WHAT YOU NEED TO DO: Search the records that follow and extract every line containing the string "счет".

THE INPUT:
______

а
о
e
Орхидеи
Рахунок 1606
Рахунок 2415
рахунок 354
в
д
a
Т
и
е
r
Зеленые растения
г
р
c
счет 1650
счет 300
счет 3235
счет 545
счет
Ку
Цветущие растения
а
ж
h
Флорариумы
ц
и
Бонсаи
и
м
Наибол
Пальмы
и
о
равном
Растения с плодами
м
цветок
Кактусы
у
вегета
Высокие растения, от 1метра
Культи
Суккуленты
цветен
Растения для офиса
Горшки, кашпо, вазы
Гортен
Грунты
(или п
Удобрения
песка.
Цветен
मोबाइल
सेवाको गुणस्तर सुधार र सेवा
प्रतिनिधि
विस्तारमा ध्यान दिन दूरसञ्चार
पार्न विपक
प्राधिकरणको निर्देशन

______

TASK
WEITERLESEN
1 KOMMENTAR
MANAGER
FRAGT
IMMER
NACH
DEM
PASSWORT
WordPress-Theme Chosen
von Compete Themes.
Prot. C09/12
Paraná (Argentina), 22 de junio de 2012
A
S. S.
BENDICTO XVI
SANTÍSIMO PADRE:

______

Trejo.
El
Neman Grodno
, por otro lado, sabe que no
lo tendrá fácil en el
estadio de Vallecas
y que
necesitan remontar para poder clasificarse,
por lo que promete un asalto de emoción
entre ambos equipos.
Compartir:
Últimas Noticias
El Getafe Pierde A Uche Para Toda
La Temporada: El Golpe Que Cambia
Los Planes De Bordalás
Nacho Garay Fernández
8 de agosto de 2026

______

EXERCISE OUTPUT:
счет 1650
счет 300
счет 3235
счет 545
счет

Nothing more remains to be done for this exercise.